**EXERCISE GOAL**
Give each distinct name that heads a post in the forum thread on Paris in November, listing each name once.

**SELECTED EXCERPT**
▬▬▬▬▬▬▬▬▬▬

# Paris in November



## pgnewarkboy (Aug 31, 2009)

Is November a good time of year to visit and explore Paris?  Interested in weather conditions and city life.  Are the museums open, is the city life busy and jumping?  Thanks.


----------



## Dottie (Aug 31, 2009)

I lived in Paris for 2 years about 30 years ago, so can only report on that time frame.  I loved Paris in Nov.  Weather was generally dry and warmish.  Still lots of flowers out.  Seems to me everything was open. It could be not so nice by the end of November.  Try early.


----------



## bass (Sep 3, 2009)

I've been in November.  It's fine.   Some of the outdoor cafes are open.   The department stores are getting ready for Christmas.  We saw some of the choirs rehearsals in Notre Dame.  Actually, I can't of one bad month in Paris.  Hope this helps.   Have a great time.

Nancy


----------



## dmharris (Sep 3, 2009)

In 2006 we were there over Thanksgiving.  We needed trench coat weight outer garments.  It was more gray than sunny and a bit of rain.  But Paris glows through the weather.  There are no lines anywhere so that is a huge benefit.  Rental fees for hotels were cheaper.  Celebrating an American holiday in a foreign country is interesting!

Hope that helps.


----------



## Rene McDaniel (Sep 27, 2009)

I went to Paris for a week at Thanksgiving several years ago with 2 of my gal pals and we had a fantastic trip!  Everything was open museum-wise, but with no lines.  It was great.  It was starting to get chilly, but it was only noticebly bad in the evenings/late at night when we were returning to our hotel.  We ran into some rain here & there, but it was never really a problem because we were more indoors than out.

Some of my fondest memories of that trip were:

-- restaurants were more fun in the evening, because everything was moved indoors (no outside dining at end of November), and we felt MORE a part of things.

-- Lots of vendors out on the streets of Paris at night selling roasted chestnuts (they smell better than they taste), and large warm crepes made-to-order with your choice of yummy fillings (heaven-on-earth).

--the big celebration with lots of banners & wine drinking throughout Paris each November for the arrival of the new Beaujolais:

_"Le Beaujolais Nouveau Est Arrivé"_  You can read more about it at the Paris tourist website: http://www.paris.org/Curiosites/Beaujolais/

-- arts & culture/nightlife are even BETTER than during the summer, lots of ballet, opera, live jazz, live music, special exhibits, etc.

-- the big department stores are open in the evenings and you can get some Christmas shopping done, after a day of museums & sightseeing.

All in all, my experience was that I have felt much more a part of Paris travelling there in the off-season, than I ever have when travelling during the summer tourist season.  Plus, there is a HUGE savings on airfare & hotels.

-- Rene McDaniel


----------



## winger (Feb 13, 2010)

Just came back this past thanksgiving (2009) for 8 nights. GREAT trip!  The largest crowd we hit the entire week was the 5 minute line to HIKE up the Eiffel Tower.  Wait, the takeout line was maybe just a tad longer that one night we went to Laduree on Ave. Champs Elysses for pastries ; )

It got a bit chilly but I did not even bring one of my three sweaters out of the suitcase, although I did make daily use of my ski hat (first time wearing one since I was like in grammar school, LOL).

It was generally overcast most days except for two, it only seem to rain at night, but the drizzles came and went on a few days. the wind did like to visit more often anytime.

We made good use of the 4-day musuem pass, visiting Versailles on the first and last days.


----------



## Dottie (Feb 13, 2010)

Glad you reported your great trip to Paris.  Weather everywhere does seem a bit strange this year.


----------

▬▬▬▬▬▬▬▬▬▬

**DATASET EXTRACT**
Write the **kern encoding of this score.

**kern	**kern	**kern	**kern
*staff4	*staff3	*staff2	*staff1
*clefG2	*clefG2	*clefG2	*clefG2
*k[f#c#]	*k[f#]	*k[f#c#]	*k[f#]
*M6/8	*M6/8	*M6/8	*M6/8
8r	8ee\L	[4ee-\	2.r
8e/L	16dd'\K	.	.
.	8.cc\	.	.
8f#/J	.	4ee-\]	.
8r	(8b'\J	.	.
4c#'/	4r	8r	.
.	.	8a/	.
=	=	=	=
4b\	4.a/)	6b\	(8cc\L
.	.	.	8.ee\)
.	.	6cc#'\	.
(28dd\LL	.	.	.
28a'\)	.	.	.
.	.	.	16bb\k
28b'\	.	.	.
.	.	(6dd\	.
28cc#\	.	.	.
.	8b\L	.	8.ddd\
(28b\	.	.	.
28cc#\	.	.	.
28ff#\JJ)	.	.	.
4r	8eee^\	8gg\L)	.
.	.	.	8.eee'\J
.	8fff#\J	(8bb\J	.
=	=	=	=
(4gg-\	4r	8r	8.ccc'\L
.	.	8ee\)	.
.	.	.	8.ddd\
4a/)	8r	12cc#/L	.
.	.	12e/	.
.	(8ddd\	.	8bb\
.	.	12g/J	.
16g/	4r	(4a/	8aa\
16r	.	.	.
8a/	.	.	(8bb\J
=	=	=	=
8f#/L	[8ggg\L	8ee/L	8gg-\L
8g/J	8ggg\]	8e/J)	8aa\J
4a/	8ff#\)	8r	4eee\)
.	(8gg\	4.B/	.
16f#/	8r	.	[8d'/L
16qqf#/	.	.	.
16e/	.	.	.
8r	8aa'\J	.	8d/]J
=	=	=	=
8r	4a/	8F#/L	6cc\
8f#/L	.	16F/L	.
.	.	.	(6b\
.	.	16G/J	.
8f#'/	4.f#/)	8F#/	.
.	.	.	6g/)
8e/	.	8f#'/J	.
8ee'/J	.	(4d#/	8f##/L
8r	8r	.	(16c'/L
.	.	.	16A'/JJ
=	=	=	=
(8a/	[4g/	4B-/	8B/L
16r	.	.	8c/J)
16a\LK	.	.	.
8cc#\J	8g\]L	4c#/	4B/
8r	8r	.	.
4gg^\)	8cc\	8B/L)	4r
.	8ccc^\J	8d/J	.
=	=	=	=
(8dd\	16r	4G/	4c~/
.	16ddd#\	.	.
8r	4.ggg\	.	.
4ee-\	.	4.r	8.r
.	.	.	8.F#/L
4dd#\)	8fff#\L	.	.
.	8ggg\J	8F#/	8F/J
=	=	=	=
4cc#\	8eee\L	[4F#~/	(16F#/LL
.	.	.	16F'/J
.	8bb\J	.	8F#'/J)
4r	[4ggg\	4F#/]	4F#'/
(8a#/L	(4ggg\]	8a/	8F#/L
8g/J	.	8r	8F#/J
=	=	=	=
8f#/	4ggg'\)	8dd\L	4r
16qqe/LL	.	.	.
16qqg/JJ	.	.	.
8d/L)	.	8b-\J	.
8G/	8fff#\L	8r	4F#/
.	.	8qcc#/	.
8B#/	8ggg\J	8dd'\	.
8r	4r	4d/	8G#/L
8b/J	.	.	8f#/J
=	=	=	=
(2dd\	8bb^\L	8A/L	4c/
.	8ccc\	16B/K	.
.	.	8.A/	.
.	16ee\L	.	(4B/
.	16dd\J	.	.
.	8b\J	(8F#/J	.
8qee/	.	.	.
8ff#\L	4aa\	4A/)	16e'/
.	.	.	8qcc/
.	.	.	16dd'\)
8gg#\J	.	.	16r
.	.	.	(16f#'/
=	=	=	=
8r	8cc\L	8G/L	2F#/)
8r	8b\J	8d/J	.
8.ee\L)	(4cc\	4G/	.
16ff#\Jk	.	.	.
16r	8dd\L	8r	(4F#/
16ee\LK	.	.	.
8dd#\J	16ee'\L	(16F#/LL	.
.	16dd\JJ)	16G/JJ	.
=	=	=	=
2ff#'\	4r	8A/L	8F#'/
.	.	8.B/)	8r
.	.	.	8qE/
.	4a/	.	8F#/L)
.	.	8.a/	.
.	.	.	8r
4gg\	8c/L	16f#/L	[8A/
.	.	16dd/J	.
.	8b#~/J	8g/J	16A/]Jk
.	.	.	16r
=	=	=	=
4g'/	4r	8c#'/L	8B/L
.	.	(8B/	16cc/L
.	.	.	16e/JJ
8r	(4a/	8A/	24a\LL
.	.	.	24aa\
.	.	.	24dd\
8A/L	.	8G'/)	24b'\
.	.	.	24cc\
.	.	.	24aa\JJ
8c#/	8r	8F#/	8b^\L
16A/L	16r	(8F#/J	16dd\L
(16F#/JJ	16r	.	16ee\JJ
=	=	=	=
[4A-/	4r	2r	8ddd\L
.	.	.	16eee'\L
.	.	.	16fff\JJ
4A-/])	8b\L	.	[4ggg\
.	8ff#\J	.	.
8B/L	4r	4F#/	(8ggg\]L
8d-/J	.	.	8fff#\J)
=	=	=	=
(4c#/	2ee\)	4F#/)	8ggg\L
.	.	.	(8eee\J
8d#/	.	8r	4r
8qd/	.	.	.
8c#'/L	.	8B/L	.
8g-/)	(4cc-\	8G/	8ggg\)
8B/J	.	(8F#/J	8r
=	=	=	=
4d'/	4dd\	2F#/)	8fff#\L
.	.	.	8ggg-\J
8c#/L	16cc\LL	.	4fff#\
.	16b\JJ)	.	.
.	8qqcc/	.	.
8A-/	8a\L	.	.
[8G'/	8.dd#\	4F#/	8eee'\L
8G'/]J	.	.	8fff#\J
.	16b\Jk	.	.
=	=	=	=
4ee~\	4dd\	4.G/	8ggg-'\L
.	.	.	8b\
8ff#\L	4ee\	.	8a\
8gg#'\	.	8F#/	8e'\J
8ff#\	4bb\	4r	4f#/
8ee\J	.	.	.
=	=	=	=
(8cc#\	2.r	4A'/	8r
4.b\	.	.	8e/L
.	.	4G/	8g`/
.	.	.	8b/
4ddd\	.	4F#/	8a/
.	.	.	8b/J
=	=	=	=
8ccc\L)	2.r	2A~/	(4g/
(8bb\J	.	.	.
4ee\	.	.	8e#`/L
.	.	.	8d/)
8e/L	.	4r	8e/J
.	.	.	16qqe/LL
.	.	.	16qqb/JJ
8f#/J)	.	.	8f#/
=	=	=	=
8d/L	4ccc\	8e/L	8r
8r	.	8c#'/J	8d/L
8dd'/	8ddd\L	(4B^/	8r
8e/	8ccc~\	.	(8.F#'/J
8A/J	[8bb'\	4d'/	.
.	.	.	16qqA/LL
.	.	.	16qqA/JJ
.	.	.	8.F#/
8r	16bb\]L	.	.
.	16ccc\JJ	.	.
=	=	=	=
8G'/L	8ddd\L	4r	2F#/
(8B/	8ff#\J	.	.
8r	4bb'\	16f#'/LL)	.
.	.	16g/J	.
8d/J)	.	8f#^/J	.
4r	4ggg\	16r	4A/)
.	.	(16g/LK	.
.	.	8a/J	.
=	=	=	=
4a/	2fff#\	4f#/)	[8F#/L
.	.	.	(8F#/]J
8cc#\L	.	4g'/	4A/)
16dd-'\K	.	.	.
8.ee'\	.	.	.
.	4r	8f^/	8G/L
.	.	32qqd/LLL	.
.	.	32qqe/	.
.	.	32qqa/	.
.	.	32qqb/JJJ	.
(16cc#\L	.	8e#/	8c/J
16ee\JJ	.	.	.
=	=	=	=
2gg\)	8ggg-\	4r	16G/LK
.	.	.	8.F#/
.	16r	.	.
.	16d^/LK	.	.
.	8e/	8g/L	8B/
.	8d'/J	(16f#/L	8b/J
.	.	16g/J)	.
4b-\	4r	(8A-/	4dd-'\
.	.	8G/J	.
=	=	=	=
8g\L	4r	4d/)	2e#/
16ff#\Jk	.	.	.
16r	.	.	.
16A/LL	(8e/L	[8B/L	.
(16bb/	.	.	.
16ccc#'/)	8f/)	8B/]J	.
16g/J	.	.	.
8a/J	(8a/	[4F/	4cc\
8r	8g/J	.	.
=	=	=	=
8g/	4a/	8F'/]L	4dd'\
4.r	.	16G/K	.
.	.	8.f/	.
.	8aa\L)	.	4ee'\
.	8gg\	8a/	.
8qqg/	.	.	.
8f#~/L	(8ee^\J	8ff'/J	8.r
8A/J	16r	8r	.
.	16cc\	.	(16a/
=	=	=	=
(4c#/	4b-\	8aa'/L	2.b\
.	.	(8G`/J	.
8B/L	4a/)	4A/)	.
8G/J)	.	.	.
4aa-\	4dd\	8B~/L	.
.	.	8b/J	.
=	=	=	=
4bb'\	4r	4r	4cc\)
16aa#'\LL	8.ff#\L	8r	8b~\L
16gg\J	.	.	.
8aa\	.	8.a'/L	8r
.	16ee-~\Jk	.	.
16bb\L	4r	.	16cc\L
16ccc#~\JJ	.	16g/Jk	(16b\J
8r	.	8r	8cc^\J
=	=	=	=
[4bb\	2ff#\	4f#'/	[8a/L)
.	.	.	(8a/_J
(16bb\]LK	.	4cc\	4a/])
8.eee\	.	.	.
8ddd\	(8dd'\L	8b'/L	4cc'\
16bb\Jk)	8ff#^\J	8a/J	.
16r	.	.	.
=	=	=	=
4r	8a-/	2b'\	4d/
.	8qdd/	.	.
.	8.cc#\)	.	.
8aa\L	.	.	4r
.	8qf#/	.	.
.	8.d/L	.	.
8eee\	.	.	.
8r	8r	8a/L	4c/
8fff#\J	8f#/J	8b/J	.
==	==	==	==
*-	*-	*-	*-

▬▬▬▬▬▬▬▬▬▬

**IN RESPONSE**
pgnewarkboy, Dottie, bass, dmharris, Rene McDaniel, winger